In another noteworthy campaign initiated in April, Bluebell Capital proposed that BlackRock adopt a binding independent chair requirement. The activist alleged that the world's largest fund manager has "numerous contradictions and inconsistencies between [its] ESG strategy and its implementation," derived in part from a lack of independent oversight at the board level. BlackRock, however, argued that the service of Larry Fink as CEO and chair is "the most appropriate and effective leadership structure" at the present time citing his delivery of "industry-leading growth and long-term financial returns for our shareholders, including 9,000% total return since our IPO."
Bluebell's proposal secured just 13.1% support at its May annual meeting, with Glass Lewis recommending shareholders oppose the proposal on the basis that its binding nature "does not allow the board sufficient flexibility."
The counterbalance
In many instances, companies with combined CEO and chair roles have appointed lead independent directors (LID), with the goal of ensuring there is an independent counterbalance to the CEO/chair.

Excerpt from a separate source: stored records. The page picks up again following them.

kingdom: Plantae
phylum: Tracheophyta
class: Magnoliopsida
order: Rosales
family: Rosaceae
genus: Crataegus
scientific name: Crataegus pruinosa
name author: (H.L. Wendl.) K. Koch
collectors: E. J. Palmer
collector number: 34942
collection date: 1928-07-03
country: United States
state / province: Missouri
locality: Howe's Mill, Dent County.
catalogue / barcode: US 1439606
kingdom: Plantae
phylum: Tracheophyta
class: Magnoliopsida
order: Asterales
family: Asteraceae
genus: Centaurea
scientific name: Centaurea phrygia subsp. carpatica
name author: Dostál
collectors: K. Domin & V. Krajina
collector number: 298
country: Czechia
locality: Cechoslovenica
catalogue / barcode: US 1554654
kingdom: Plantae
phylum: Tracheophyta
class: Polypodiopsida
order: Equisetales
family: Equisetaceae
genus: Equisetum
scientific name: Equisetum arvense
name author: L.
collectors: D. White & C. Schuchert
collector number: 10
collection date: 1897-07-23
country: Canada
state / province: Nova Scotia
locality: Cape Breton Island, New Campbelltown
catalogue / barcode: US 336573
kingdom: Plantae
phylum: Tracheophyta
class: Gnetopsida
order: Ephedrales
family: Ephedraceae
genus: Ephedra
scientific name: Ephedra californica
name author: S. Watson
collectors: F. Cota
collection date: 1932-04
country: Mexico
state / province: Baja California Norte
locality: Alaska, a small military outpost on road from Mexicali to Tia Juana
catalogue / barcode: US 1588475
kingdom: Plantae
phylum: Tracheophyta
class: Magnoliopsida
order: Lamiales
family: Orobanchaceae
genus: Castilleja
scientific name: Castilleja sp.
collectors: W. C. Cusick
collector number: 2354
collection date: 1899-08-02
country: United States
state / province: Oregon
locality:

In this role, LIDs serve as a liaison between the CEO and board and preside at board meetings absent of the chair.
Indeed, such a structure was referenced by JP Morgan. "As part of its annual review of leadership structure, the board considers the role of the lead independent director, whose responsibilities demonstrate the board’s commitment to empowering the lead independent director to serve as a strong, effective counterbalance to the CEO."
However, some shareholders do not consider the measure as a sufficient substitute.
"A lead director is no substitute for an independent board chairman. With the CEO serving as chair this means giving up a substantial check and balance safeguard that can only occur with an independent board chairman," argued John Chevedden, the proponent of a Bank of America independent chair proposal. "A lead director can delegate many details of his lead director duties to management and then simply rubber-stamp it."